Notwithstanding this precarious state of affairs, the government intends to spend trillions more dollars on wealth-consuming entitlement projects such as education, health care, auto sales, and the pursuit of fruitless wars in Iraq and Afghanistan.

America still has the largest economy in the world, but that doesn’t mean that it is the richest. Although Americans enjoy one of the world’s highest standards of living, they are also its largest debtors. As a result of the debt, which is subtracted from output, the worldwide rank of U.S. GDP is not first, as most would expect, but fifteenth!

For many years, two factors have prevented rank-and-file Americans from perceiving the weakness of our economic foundation. First, the international reserve status enjoyed by the U.S. dollar has delayed severe price erosion and allowed Americans to buy imports at a falsely advantageous price. Second, American living standards have long been heavily financed from abroad, most notably today by China.

The Chinese have recently expressed grave concerns about depreciation of their dollar-denominated assets and openly challenged the reserve status of the dollar. As Chinese support is vital to our currency’s continued viability, these threats are bound to exert downward pressure on the price of the dollar. In short, China is increasingly unwilling to finance America’s falsely high standard of living. If the Chinese pull out, where else can the U.S. turn?

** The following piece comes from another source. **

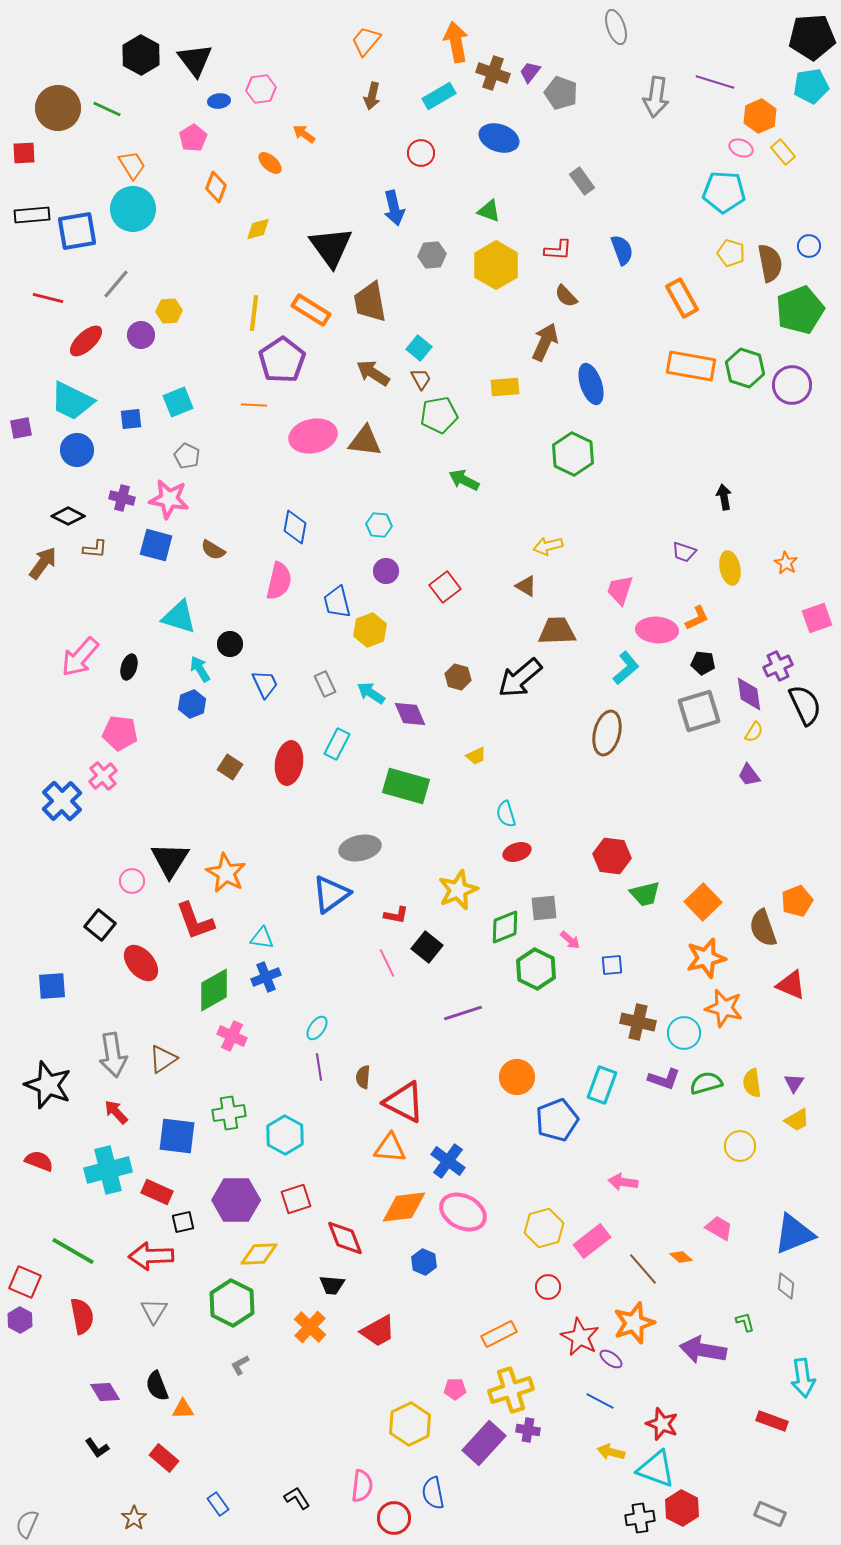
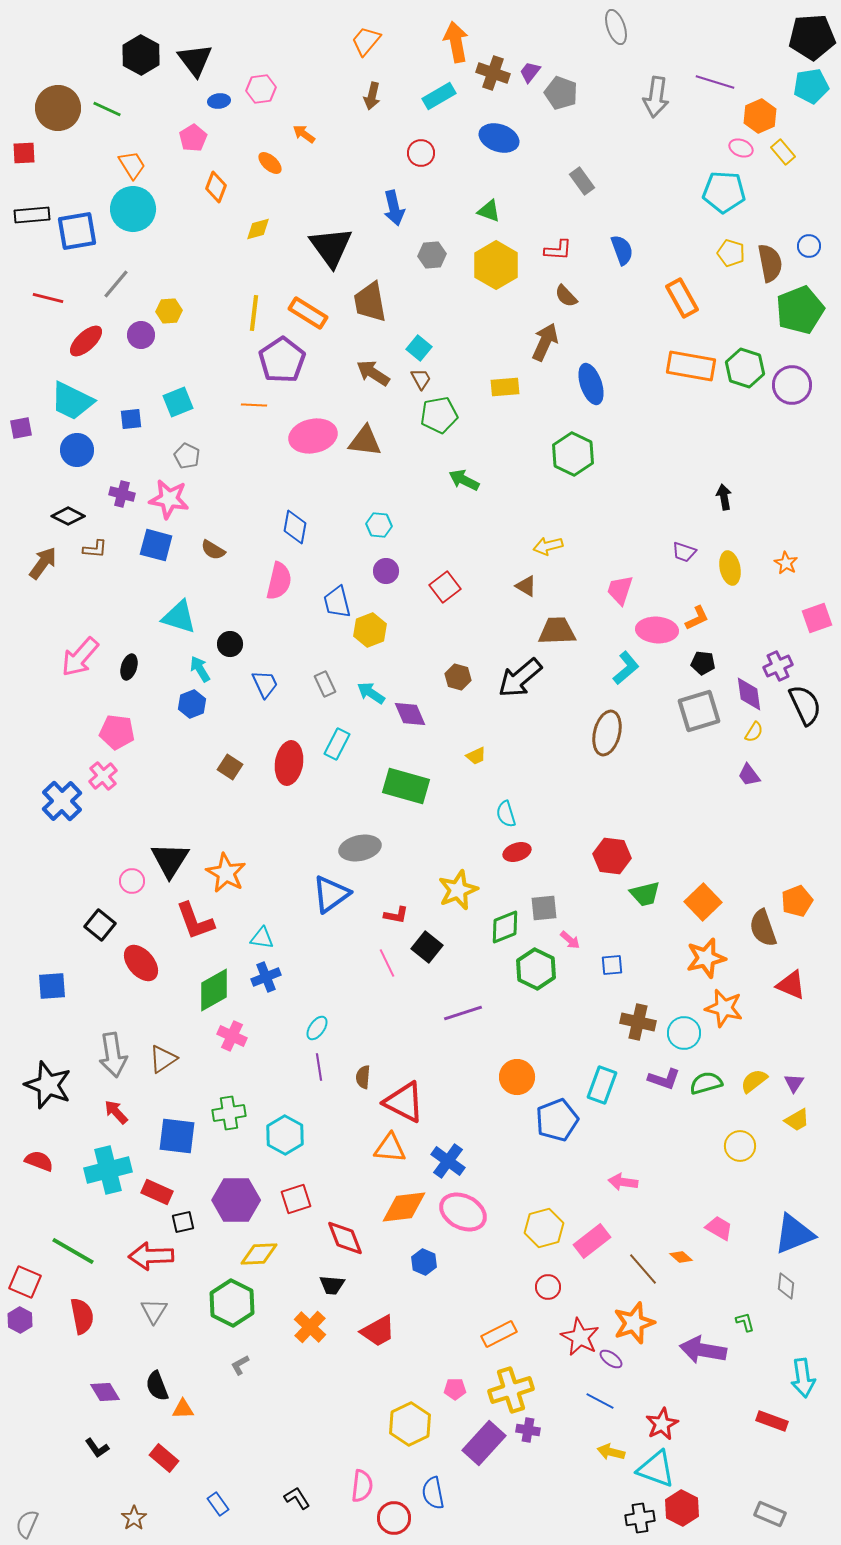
orange rectangle at (311, 310): moved 3 px left, 3 px down
purple cross at (122, 498): moved 4 px up
pink pentagon at (120, 733): moved 3 px left, 1 px up
yellow semicircle at (752, 1083): moved 2 px right, 2 px up; rotated 60 degrees clockwise
red star at (662, 1424): rotated 24 degrees clockwise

Last week, in response to questions about the sustainability of Washington’s spending spree, Tim Geithner uttered one of the more ambiguous phrases ever from a sitting Treasury Secretary, saying, “the government will have to do what the government has to do.??? His comments went unexplained and could have referred to massive future tax increases. More ominously, they could have hinted any measure from an extended “bank holiday,??? to currency exchange controls, or even to a massive devaluation of the U.S. dollar (similar to the 75 percent devaluation instigated by Franklin Roosevelt in 1934).

Increasingly, it appears that the government is aware that its reckless expenditures will be financed less by foreigners and increasingly by current, and more importantly future, U.S. taxpayers – and potentially by a severe devaluation of the dollar.

It does not take a student of architecture to grasp that America’s very structure is becoming more and more vulnerable to the shifting sands of economic policy being made in foreign capitals, and blowing upon our shores.